Court Opinion

ID: 6048050
Source: CourtListenerOpinion
Date Created: 2022-01-13 14:34:45.682006+00
Date Added: 2024-06-11T08:51:37.168561
License: Public Domain

Goldstein, J.,
dissents and votes to reverse the judgment appealed, on the law, and to order a new trial, with the following memorandum: It is undisputed that the defendant was accosted by armed men who forced him into the apartment of his friend Derrick Weeks. Once inside the apartment, the defendant was tied up with duct tape, and Weeks was kidnapped at gunpoint. According to the defendant, one of the perpetrators had previously worked as a security guard at the apartment complex. A People’s witness acknowledged that security guards for the apartment complex had been implicated in the prior murder of Derrick Weeks’s brother Prince.
After Derrick Weeks was kidnapped from the apartment, the defendant managed to break free, and asked Weeks’s mother to call the police. The defendant ran downstairs in pursuit of the kidnappers and encountered the victim, a security guard whom the defendant claims carried guns on numerous prior occasions. The defendant heard gunshots. He testified at the trial that he thought the victim fired at him, and fired three shots. A People’s witness confirmed that shots were fired from several guns, and another People’s witness heard the defendant shout “They got Derrick”. The defendant continued to chase the kidnappers until he saw a black Volvo speeding from the scene.
Thereafter, the police found duct tape and live ammunition in Weeks’ apartment. Weeks’ body was later found.
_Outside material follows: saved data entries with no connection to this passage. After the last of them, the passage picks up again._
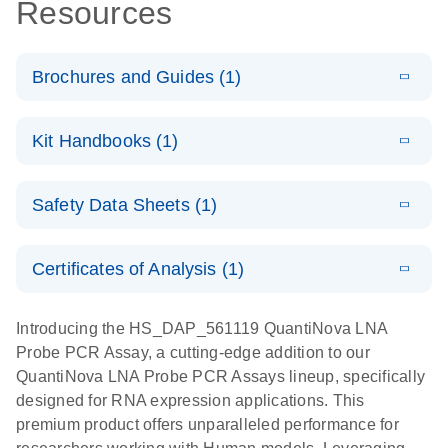
Resources
Brochures and Guides (1)
E
QuantiNova
LITERATURE
Download
Kit Handbooks (1)
(1.2MB)
N
LNA Probe
PCR System –
E
QuantiNova
LITERATURE
interactive
Download
Safety Data Sheets (1)
(1.5MB)
N
LNA Probe
product profile
PCR
Safety Data Sheets
EN
Handbook
Certificates of Analysis (1)
QuantiNova LNA Probe PCR Handbook
Download Safety Data Sheets for QIAGEN product
components.
Certificates of Analysis
EN
Introducing the HS_DAP_561119 QuantiNova LNA
Probe PCR Assay, a cutting-edge addition to our
QuantiNova LNA Probe PCR Assays lineup, specifically
designed for RNA expression applications. This
premium product offers unparalleled performance for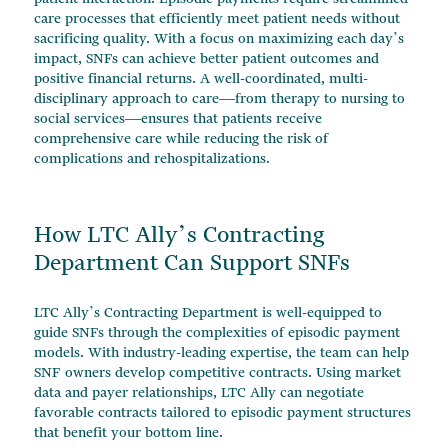
care processes that efficiently meet patient needs without
sacrificing quality. With a focus on maximizing each day’s
impact, SNFs can achieve better patient outcomes and
positive financial returns. A well-coordinated, multi-
disciplinary approach to care—from therapy to nursing to
social services—ensures that patients receive
comprehensive care while reducing the risk of
complications and rehospitalizations.
How LTC Ally’s Contracting
Department Can Support SNFs
LTC Ally’s Contracting Department is well-equipped to
guide SNFs through the complexities of episodic payment
models. With industry-leading expertise, the team can help
SNF owners develop competitive contracts. Using market
data and payer relationships, LTC Ally can negotiate
favorable contracts tailored to episodic payment structures
that benefit your bottom line.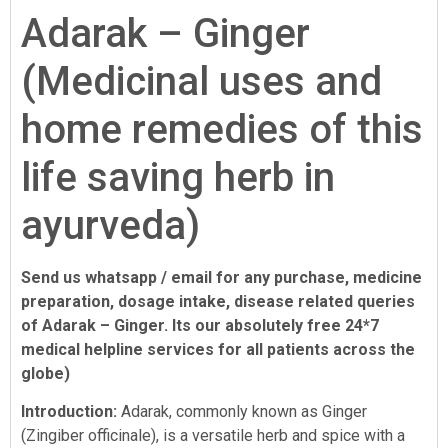
Adarak – Ginger
(Medicinal uses and
home remedies of this
life saving herb in
ayurveda)
Send us whatsapp / email for any purchase, medicine
preparation, dosage intake, disease related queries
of Adarak – Ginger. Its our absolutely free 24*7
medical helpline services for all patients across the
globe)
Introduction:
Adarak, commonly known as Ginger
(Zingiber officinale), is a versatile herb and spice with a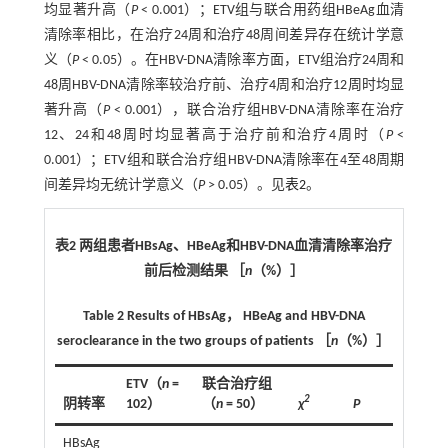
均显著升高（
P
< 0.001）；ETV组与联合用药组HBeAg血清
清除率相比，在治疗24周和治疗48周间差异存在统计学意
义（
P
< 0.05）。在HBV-DNA清除率方面，ETV组治疗24周和
48周HBV-DNA清除率较治疗前、治疗4周和治疗12周时均显
著升高（
P
< 0.001），联合治疗组HBV-DNA清除率在治疗
12、24和48周时均显著高于治疗前和治疗4周时（
P
<
0.001）；ETV组和联合治疗组HBV-DNA清除率在4至48周期
间差异均无统计学意义（
P
> 0.05）。见
表2
。
表2 两组患者HBsAg、HBeAg和HBV-DNA血清清除率治疗
前后检测结果 ［
n
（%）］
Table 2 Results of HBsAg， HBeAg and HBV-DNA
seroclearance in the two groups of patients ［
n
（%）］
ETV（
n
=
联合治疗组
2
阴转率
102）
（
n
= 50）
χ
P
HBsAg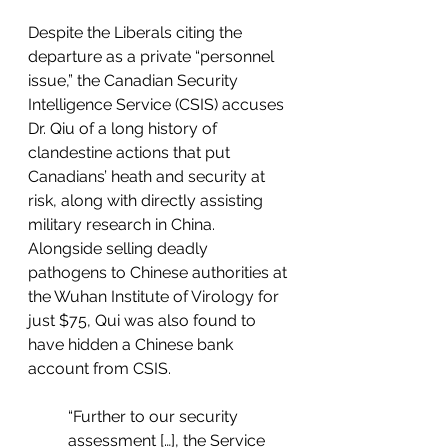
Despite the Liberals citing the 
departure as a private “personnel 
issue,” the Canadian Security 
Intelligence Service (CSIS) accuses 
Dr. Qiu of a long history of 
clandestine actions that put 
Canadians’ heath and security at 
risk, along with directly assisting 
military research in China. 
Alongside selling deadly 
pathogens to Chinese authorities at 
the Wuhan Institute of Virology for 
just $75, Qui was also found to 
have hidden a Chinese bank 
account from CSIS.
“Further to our security 
assessment […], the Service 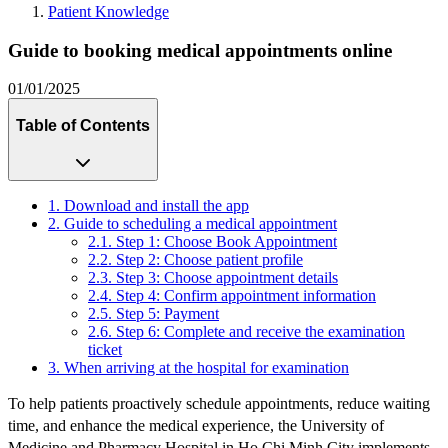
Patient Knowledge
Guide to booking medical appointments online
01/01/2025
Table of Contents
1. Download and install the app
2. Guide to scheduling a medical appointment
2.1. Step 1: Choose Book Appointment
2.2. Step 2: Choose patient profile
2.3. Step 3: Choose appointment details
2.4. Step 4: Confirm appointment information
2.5. Step 5: Payment
2.6. Step 6: Complete and receive the examination
ticket
3. When arriving at the hospital for examination
To help patients proactively schedule appointments, reduce waiting
time, and enhance the medical experience, the University of
Medicine and Pharmacy Hospital in Ho Chi Minh City implements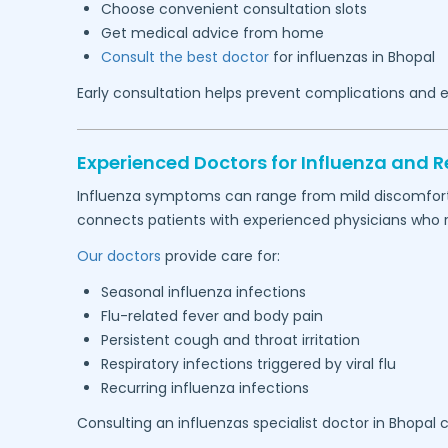
Choose convenient consultation slots
Get medical advice from home
Consult the best doctor
for influenzas in
Bhopal
Early consultation helps prevent complications and e
Experienced Doctors for Influenza and Re
Influenza symptoms can range from mild discomfort to
connects patients with experienced physicians who reg
Our doctors
provide care for:
Seasonal influenza infections
Flu-related fever and body pain
Persistent cough and throat irritation
Respiratory infections triggered by viral flu
Recurring influenza infections
Consulting an influenzas specialist doctor in
Bhopal
c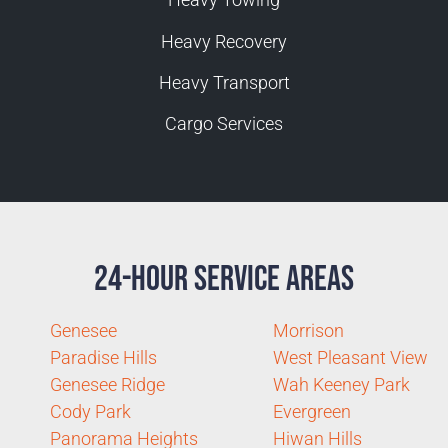
Heavy Recovery
Heavy Transport
Cargo Services
24-Hour Service Areas
Genesee
Morrison
Paradise Hills
West Pleasant View
Genesee Ridge
Wah Keeney Park
Cody Park
Evergreen
Panorama Heights
Hiwan Hills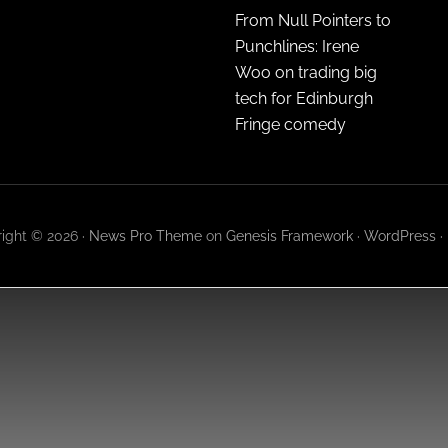
From Null Pointers to
Punchlines: Irene
Woo on trading big
tech for Edinburgh
Fringe comedy
ight © 2026 ·
News Pro Theme
on
Genesis Framework
·
WordPress
·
His kidnappers were found guilty after trial of homicide.
*553The trial court instructed the jury with respect to the justification defense set forth in Penal Law § 35.15 (2) (b), which permits use of deadly physical force against a person whom the defendant believes is committing or attempting to commit a kidnapping. The court further instructed the jury that “the law * * * provides” that if the defendant believed the use of deadly physical force was necessary to defend himself or a third person from a kidnapping, the defendant “may nevertheless not use defensive deadly physical force if he knows he can, with complete safety to himself and to others, avoid the use of deadly physical force by retreating and not getting into the fray”. Such an instruction was clearly erroneous. As the Court of Appeals noted in People v Goetz (68 NY2d 96, 106, n 5), the justification defense pertaining to the use of deadly physical force to avert a felony does not contain a separate retreat requirement. Indeed, imposing such a requirement would totally vitiate the defense. By instructing the jury that the defendant had a duty to retreat and avoid “getting into the fray”, the trial court in effect directed a verdict in favor of the People. The People conceded at oral argument that the instruction was erroneous.
The court further erred when it refused to instruct the jury with respect to manslaughter in the second degree as a lesser-included offense (see, People v Garcia, 64 AD2d 555). In determining whether the defendant acted with depraved indifference to human life, the defendant’s state of mind is the crucial issue (see, People v Register, 60 NY2d 270). In view of the undisputed facts that the defendant’s friend had just been kidnapped, and the defendant himself tied up with duct tape, and the evidence that shots from several guns were fired, it cannot be said that, as a matter of law, the defendant acted with depraved indifference to human life (see, People v Aviles, 80 NY2d 997; People v Butler, 57 NY2d 664).
The defendant’s remaining contentions are unpreserved for appellate review or without merit.